Сколько раз неподдельный жар вдохновенья обрывался чувством страха, этой мутью, встающей со дна души и разрешающейся отвратительно трезвой мыслью: нельзя, не пропустят. Островскому, жадно желавшему увидеть на большой сцене хоть одну свою пьесу, пришлось решать квадратуру круга: как остаться правдивым, взволновать и захватить зрителей, не нарушив в то же время цензурных условий и не рассердив начальства.
В новой пьесе Островский простер свое смирение как будто до полной благонамеренности: задуманная им комедия «От добра добра не ищут», названная в ходе работы «Не в свои сани не садись», не так дерзка по замыслу, как «Банкрот», и не столь широка по художественной задаче, как «Бедная невеста». Автор уговаривает себя написать пьесу, небольшую по объему, легкую, сценичную, которая в то же время не зацепится за рогатки цензора. Все равно замысел его достаточно серьезен – утешает он себя. Но, уже начав работу, он принужден и дальше идти на сокращение своих художественных задач.
Вертопраха Вихорева Островский первоначально назвал Ганцем или Вольфовым и вывел офицером, все интересы которого исчерпываются шпорами, мазуркой, волокитством. «Немецкая» фамилия должна была намекнуть на то, что вся эта «военщина» – порождение гатчинского фрунта и гвардейского лоска, стало быть, не родное, не русское. Но разве можно трогать военное сословие? И Островский делает своего комедийного героя промотавшимся дворянином, впрочем, не без риска, что и на это поглядят косо.
Вихорев влетает в уездный городок (наверное, вспомнился Островскому Переславль-Залесский, который всегда приходилось проезжать по пути в Щелыково, – с его древним городским валом, речкой, перерезавшей город, ямской слободой), намереваясь использовать мирное простодушие жителей Черемухина и жениться на деньгах. Люди, которых Вихорев собирается обмануть, простодушны, прямы, чувствительны. Добр и скромен молодой купчик Бородкин, мечтающий завоевать сердце Дуни. Простоват и косноязычен трактирщик Маломальский, готовый под парами «лиссабончика» бухнуть сразу все доверенные ему тайны. Доверчива и совестлива нежная Дуня, Авдотья Максимовна. И наконец, исполнен русской широты, патриархального благородства и строгого благочестия отец Дуни – купец Русаков.

### Исходные данные
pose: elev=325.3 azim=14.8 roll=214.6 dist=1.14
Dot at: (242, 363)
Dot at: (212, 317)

### Что сделать
a. Переведите на английский язык предложение из фрагмента текста: «Люди, которых Вихорев собирается обмануть, простодушны, прямы, чувствительны».
b. Под каким названием Островский задумал комедию, которая в ходе работы получила название «Не в свои сани не садись»? Ответ найдите во фрагменте текста.
Для ответов пользуйтесь только фрагментом текста.

### Ответы к заданиям
a. The people whom Vikhorev intends to deceive are simple-hearted, straightforward, and sensitive.

b. «От добра добра не ищут».